As Harris points out in his talk, superintelligence not only presents a behemoth challenge for the best minds on Earth this century, but we have no idea how long it might take to solve the problems specified above, assuming that they're soluble at all. It could take only 2 more years of AI research, or require the next 378 years during which billions of work hours are spent ruminating this issue.
This is troublesome because according to a recent survey of AI experts, there's a very good chance superintelligence will join us by 2075, and 10 percent of respondents claimed that it could arrive by 2022. So, superintelligence could show up before we've had enough time to solve the "control problem." But even if it looms in the far future, it's not too early to start thinking about these issues—or spreading the word through popular media.

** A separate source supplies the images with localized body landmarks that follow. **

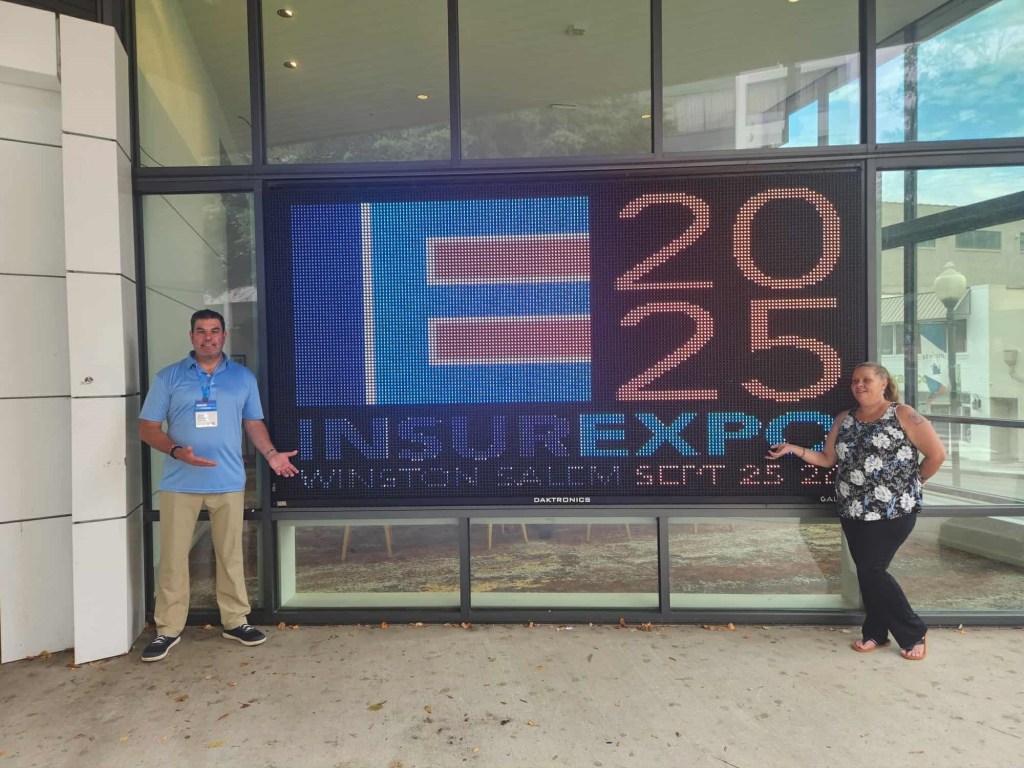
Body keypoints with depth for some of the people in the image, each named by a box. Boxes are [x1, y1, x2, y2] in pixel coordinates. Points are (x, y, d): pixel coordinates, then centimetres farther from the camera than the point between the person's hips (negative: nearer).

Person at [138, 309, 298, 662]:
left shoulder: (243, 377, 9)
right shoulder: (168, 378, 3)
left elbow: (254, 423, 12)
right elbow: (148, 428, 2)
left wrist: (270, 453, -5)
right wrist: (177, 451, -16)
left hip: (228, 482, 1)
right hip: (180, 483, -1)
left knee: (231, 554, 9)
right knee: (173, 557, 5)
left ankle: (235, 621, 23)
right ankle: (168, 629, 20)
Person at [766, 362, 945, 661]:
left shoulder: (903, 415, -6)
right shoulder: (844, 419, 10)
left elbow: (937, 454, -3)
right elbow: (827, 458, 10)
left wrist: (913, 482, 4)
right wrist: (793, 449, -1)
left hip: (893, 510, -5)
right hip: (853, 512, 5)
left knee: (872, 569, -6)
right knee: (866, 571, 9)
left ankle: (914, 632, 14)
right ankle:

The fact is that once the AI exceeds human-level intelligence, it could be permanently out of our control. Thus, we may have only a single chance to get everything right. If the first superintelligence is motivated by values even slightly incompatible with ours, the game would be over, and humanity will have lost. Perhaps truth is stranger than science fiction.
Author's Note: Thanks to Daniel Kokotajlo for helpful comments on an earlier draft.